Sąd nie znalazł także podstaw do podważenia zeznań L. K. oraz przesłuchanych w charakterze strony M. B. (1) i R. B.. W zakresie stanu intelektualnego poszkodowanego, cech charakteru, uznać należy je za zbieżne. Problemy wychowawcze związane z buntowniczym nastawieniem poszkodowanego do otoczenia, potwierdza także ocena z zachowania M. B. (2) zawarta w złożonym arkuszu ocen (poprawne i naganne). Stan psychiczny i emocjonalny w jakim znaleźli się powodowie po śmierci syna, potwierdza opinia biegłego psychologa.
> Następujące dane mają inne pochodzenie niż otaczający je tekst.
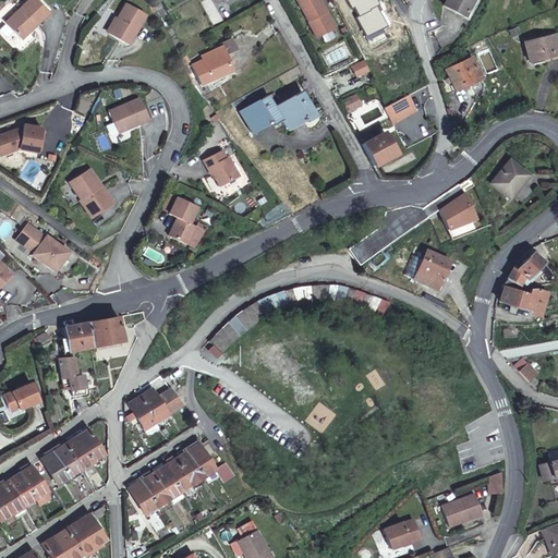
[(48,13),(35,0),(28,0),(4,23),(21,39),(28,32),(28,28),(32,26),(33,27),(48,13)]
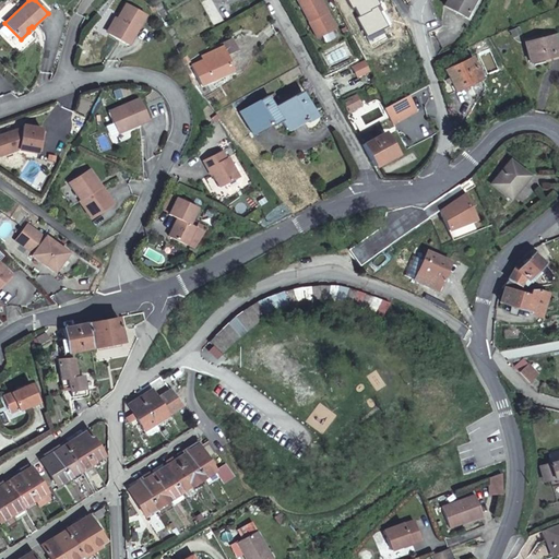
[(322,0),(299,0),(308,19),(310,18),(312,22),(311,23),(317,34),(335,25),(322,0)]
Ponadto o rozmiarze doznanej krzywdy świadczy fakt opuszczenia powodów W.. Mając na uwadze zasady doświadczenia życiowego i logiki, nie budzi zastrzeżeń opisywana przez powodów reakcja na śmierć dziecka. W normalnie funkcjonującej rodzinie, a za taką uznać należy rodzinę powodów, śmierć dziecka zawsze niesie ze sobą ogromny ładunek negatywnych emocji, wpływając na każdy aspekt dotychczasowego życia.

W rozważaniach prawnych Sąd wskazał, iż roszczenia wywodzone przez powodów oparte zostały na art. 435 § 1 k.c. w zw. z art. 805 k.c. w zw. z art. 446 § 4 k.c. Strony nie pozostawały w sporze, iż pozwany ad. 1 prowadzi przedsiębiorstwo wprawiane w ruch za pomocą sił przyrody (m.in. elektryczności), ponosząc tym samym odpowiedzialność za szkodę na osobie wyrządzoną przez ruch tegoż przedsiębiorstwa na zasadzie ryzyka. Poza wszelkimi wątpliwościami pozostało także, iż w dacie zdarzenia, pozwany posiadał stosowne ubezpieczenie w (...) SA w W., którego następcą prawnym jest pozwane Towarzystwo (...). Pozwani nie kwestionowali także faktu, iż szkoda powstała w następstwie ruchu pozwanego przedsiębiorstwa.

Zdaniem sądu między pozwanymi nie zachodzi stosunek solidarnej odpowiedzialności, lecz tzw. solidarność nieprawidłowa, odpowiedzialność in solidum, co Sąd szczegółowo naświetlił.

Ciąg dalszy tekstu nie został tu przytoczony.